Which lines of the data contain the string "that"? Copy every one.

** Opening The input block **

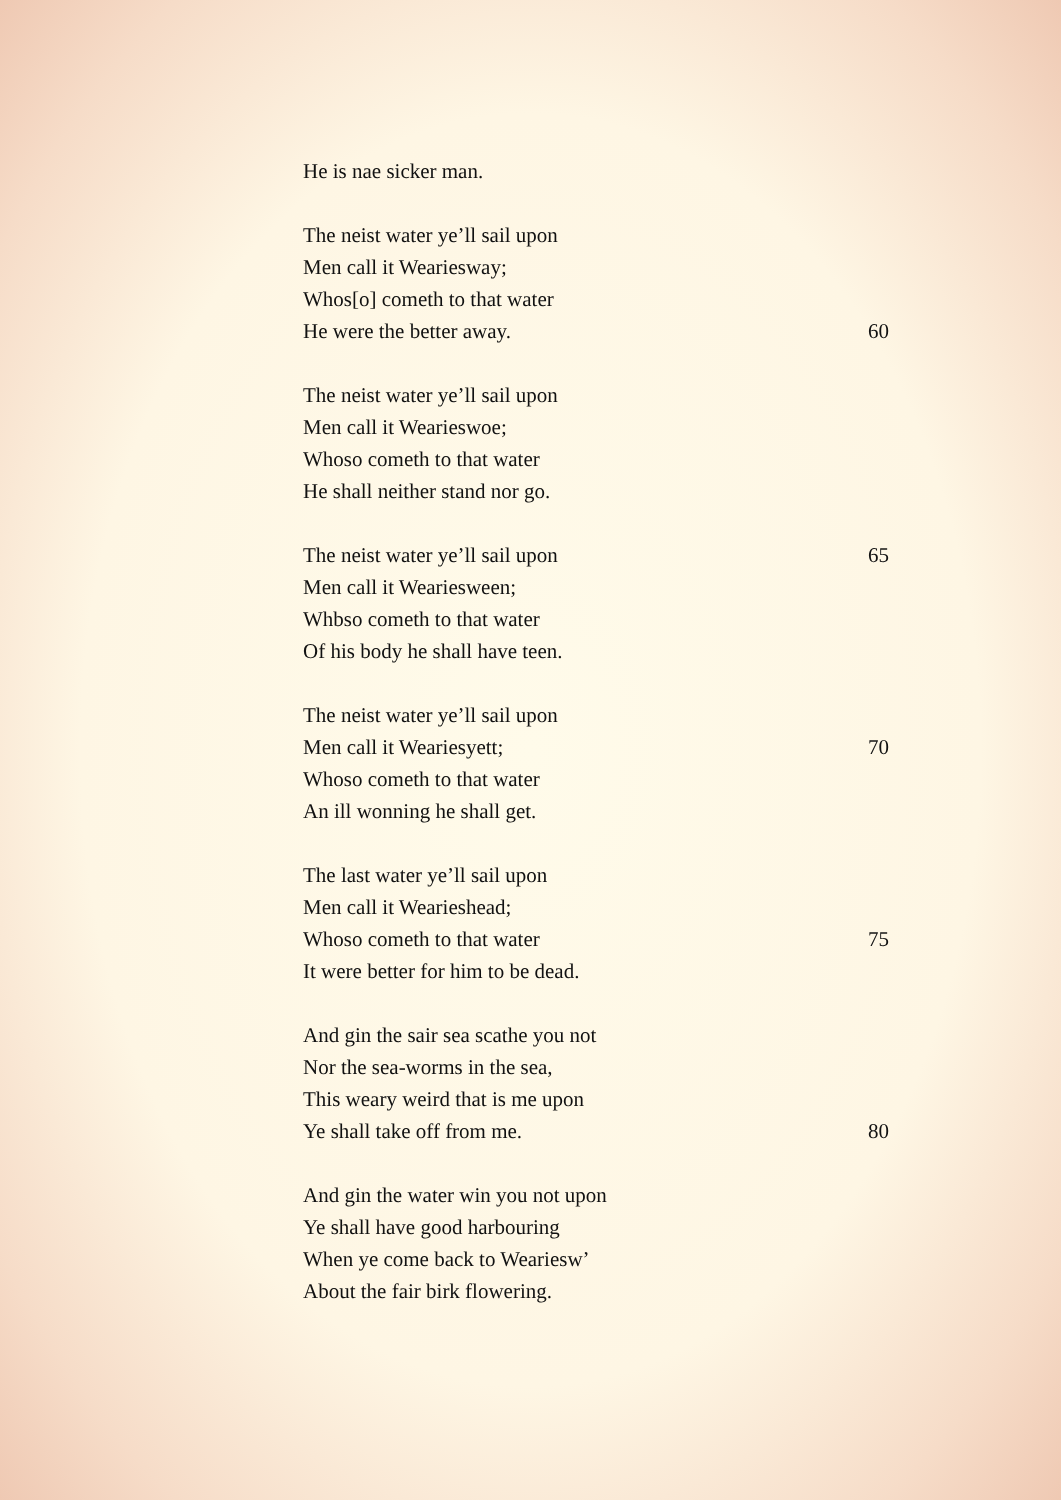He is nae sicker man.
The neist water ye’ll sail upon
Men call it Weariesway;
Whos[o] cometh to that water
He were the better away. 60
The neist water ye’ll sail upon
Men call it Wearieswoe;
Whoso cometh to that water
He shall neither stand nor go.
The neist water ye’ll sail upon 65
Men call it Weariesween;
Whbso cometh to that water
Of his body he shall have teen.
The neist water ye’ll sail upon
Men call it Weariesyett; 70
Whoso cometh to that water
An ill wonning he shall get.
The last water ye’ll sail upon
Men call it Wearieshead;
Whoso cometh to that water 75
It were better for him to be dead.
And gin the sair sea scathe you not
Nor the sea-worms in the sea,
This weary weird that is me upon
Ye shall take off from me. 80
And gin the water win you not upon
Ye shall have good harbouring
When ye come back to Weariesw’
About the fair birk flowering.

** Closing The input block **

Written response>
Whos[o] cometh to that water
Whoso cometh to that water
Whbso cometh to that water
Whoso cometh to that water
Whoso cometh to that water 75
This weary weird that is me upon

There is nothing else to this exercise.